I am trying to wrap my head around this scenario.
A pregnant Italian woman left her country in order to attend an airline training course.
For some reason, despite a diagnosed bipolar disorder, she apparently stopped taking her medication.
She suffered a panic attack, which her relations believe was due to her failure to take regular medication for an existing bipolar condition.
She called the police, who became concerned for her well-being and took her to a hospital, which she then realised was a psychiatric facility.
She has told her lawyers that when she said she wanted to return to her hotel, she was restrained and sectioned under the Mental Health Act.
But that was only the beginning. Social services now had, under their power, a foreign woman who wanted to return to her home country and to her relatives and friends. Rather than allow this pregnant woman to return, Social Services got a court order to operate on her without her consent and remove the child by C-section.
The mother has returned to Italy and, we are told, has made a full recovery. That’s amazing to me because I think it would be difficult to recover your sanity after a government puts you to sleep so that you wake up not pregnant anymore.
The only good thing about this story is that it happened in the UK, not the United States.
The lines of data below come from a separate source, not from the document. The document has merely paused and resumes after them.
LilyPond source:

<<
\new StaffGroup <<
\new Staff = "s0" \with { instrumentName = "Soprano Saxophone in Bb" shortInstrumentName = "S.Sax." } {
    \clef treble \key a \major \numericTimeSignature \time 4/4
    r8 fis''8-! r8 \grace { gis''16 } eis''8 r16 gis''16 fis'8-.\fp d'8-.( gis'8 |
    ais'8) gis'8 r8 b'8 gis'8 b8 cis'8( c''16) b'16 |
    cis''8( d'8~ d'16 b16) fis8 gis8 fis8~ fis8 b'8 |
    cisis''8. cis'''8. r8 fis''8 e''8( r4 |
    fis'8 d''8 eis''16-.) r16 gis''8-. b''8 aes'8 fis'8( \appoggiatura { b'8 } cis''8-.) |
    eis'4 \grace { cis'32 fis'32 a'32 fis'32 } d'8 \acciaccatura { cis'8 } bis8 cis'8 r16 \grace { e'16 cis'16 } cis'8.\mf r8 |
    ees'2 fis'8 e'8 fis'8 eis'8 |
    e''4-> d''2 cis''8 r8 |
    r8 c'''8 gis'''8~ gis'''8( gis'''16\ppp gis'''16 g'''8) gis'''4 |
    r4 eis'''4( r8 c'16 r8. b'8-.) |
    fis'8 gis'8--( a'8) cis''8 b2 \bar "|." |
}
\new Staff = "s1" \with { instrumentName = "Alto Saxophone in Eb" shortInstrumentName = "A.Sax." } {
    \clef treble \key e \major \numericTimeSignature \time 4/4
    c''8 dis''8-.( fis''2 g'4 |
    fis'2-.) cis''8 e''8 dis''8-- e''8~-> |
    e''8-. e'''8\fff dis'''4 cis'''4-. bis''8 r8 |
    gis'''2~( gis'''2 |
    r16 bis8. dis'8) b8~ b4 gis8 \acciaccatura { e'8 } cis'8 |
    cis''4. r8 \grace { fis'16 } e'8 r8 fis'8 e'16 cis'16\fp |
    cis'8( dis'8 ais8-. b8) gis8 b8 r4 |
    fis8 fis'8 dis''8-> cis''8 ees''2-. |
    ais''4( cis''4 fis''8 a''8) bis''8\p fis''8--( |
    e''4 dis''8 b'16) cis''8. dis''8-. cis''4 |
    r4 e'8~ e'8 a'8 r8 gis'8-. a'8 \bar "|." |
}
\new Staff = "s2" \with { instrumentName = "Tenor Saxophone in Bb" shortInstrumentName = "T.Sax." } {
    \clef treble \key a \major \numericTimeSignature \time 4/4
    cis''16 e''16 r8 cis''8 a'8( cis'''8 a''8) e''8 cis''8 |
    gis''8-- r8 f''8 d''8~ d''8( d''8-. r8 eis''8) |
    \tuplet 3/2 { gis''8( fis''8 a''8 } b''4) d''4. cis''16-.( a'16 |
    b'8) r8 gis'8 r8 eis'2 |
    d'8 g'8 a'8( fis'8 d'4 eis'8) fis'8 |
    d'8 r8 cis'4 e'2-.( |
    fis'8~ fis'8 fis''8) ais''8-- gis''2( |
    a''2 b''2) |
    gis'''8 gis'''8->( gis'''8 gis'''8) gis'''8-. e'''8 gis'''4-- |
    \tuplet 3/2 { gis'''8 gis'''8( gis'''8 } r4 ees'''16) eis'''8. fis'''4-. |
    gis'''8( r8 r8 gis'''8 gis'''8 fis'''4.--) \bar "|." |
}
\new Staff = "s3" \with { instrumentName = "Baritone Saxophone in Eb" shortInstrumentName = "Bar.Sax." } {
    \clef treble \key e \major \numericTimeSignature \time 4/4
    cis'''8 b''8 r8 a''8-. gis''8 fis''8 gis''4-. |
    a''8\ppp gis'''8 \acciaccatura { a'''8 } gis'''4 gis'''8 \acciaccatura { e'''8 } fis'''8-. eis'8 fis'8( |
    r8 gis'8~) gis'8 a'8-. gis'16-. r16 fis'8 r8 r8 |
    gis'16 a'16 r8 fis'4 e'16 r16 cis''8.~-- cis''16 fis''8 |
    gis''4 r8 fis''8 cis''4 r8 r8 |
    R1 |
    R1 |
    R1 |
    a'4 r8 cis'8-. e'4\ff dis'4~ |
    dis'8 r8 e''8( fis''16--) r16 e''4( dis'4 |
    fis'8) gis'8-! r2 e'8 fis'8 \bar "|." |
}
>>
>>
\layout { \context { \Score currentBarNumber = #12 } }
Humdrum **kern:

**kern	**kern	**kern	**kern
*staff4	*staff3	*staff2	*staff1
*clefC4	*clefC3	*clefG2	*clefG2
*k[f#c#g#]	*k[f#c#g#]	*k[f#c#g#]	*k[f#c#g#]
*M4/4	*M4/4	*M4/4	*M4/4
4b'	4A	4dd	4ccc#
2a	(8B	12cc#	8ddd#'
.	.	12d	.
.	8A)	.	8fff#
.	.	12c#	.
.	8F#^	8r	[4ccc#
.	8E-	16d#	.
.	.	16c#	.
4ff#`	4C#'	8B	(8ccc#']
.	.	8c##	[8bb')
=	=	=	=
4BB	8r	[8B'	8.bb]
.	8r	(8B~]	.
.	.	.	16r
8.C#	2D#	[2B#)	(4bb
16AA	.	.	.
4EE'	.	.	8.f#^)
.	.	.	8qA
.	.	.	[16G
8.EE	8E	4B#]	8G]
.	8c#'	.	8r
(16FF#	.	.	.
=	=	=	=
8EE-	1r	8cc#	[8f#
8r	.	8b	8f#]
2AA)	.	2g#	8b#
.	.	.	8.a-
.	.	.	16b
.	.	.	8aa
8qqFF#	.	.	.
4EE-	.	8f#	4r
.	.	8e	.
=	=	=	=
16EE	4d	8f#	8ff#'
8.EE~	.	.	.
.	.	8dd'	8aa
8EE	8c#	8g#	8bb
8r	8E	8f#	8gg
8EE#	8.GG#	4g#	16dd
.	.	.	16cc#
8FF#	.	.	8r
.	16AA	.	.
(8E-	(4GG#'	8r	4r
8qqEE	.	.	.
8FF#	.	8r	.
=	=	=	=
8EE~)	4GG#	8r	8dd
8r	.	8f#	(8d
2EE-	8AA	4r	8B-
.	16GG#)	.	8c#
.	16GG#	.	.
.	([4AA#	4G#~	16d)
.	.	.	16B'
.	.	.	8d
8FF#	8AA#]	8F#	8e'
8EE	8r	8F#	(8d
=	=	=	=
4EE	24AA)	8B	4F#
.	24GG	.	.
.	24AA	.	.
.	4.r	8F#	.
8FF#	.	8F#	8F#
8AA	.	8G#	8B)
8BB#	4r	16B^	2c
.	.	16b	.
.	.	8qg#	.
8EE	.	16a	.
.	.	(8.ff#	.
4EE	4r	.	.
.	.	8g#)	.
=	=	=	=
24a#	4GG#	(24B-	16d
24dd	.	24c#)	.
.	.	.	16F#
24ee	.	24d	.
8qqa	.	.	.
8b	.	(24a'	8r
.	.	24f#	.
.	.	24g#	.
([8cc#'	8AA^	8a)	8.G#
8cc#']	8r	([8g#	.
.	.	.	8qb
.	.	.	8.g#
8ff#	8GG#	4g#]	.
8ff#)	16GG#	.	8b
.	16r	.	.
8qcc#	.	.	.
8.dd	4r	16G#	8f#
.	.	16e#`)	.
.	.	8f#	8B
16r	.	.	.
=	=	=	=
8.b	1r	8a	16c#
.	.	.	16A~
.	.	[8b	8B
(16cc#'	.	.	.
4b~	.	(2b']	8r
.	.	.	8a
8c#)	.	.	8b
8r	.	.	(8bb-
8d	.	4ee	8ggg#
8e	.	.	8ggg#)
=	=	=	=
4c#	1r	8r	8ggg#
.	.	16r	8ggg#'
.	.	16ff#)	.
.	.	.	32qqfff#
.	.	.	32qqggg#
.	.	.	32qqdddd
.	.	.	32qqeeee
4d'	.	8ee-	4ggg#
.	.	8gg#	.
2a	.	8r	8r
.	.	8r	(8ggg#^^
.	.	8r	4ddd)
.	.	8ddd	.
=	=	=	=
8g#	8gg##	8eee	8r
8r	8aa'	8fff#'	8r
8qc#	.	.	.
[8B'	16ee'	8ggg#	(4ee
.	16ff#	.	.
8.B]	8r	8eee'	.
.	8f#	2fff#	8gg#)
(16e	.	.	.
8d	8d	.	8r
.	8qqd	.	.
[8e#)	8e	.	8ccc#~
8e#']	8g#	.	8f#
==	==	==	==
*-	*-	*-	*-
All this was such a shock to the mother that, back in Italy, she resumed taking her medication and embarked on a legal battle for the return of her daughter, which has by now involved lawyers in three countries, all of whom I have spoken to at length to establish the facts of this remarkable story. The High Court in Rome expressed outrage at what had been done to an Italian citizen “habitually resident” in Italy. But the judge there concluded that, since she had not protested at the time, she had accepted that the British courts had jurisdiction – even though she had not known what was to be done to her, was deemed to have no “capacity” to instruct lawyers because she had been sectioned, and had only been represented by solicitors assigned to her by the local authority.
In February, when the mother returned to Chelmsford to plead for the return of her daughter, the judge, I am told, admitted that, since resuming her medication, she seemed impressively articulate and a different person from the one he had seen earlier. But, because he could not risk a failure to maintain her medication in the future, he ruled that the child must be placed for adoption.
If you think our bureaucrats are more noble and ethical than British bureaucrats, you are living in a dream world. And notice how feebly Italy is defending one of their own! Governments respect other governments more than the people they pretend to represent or protect.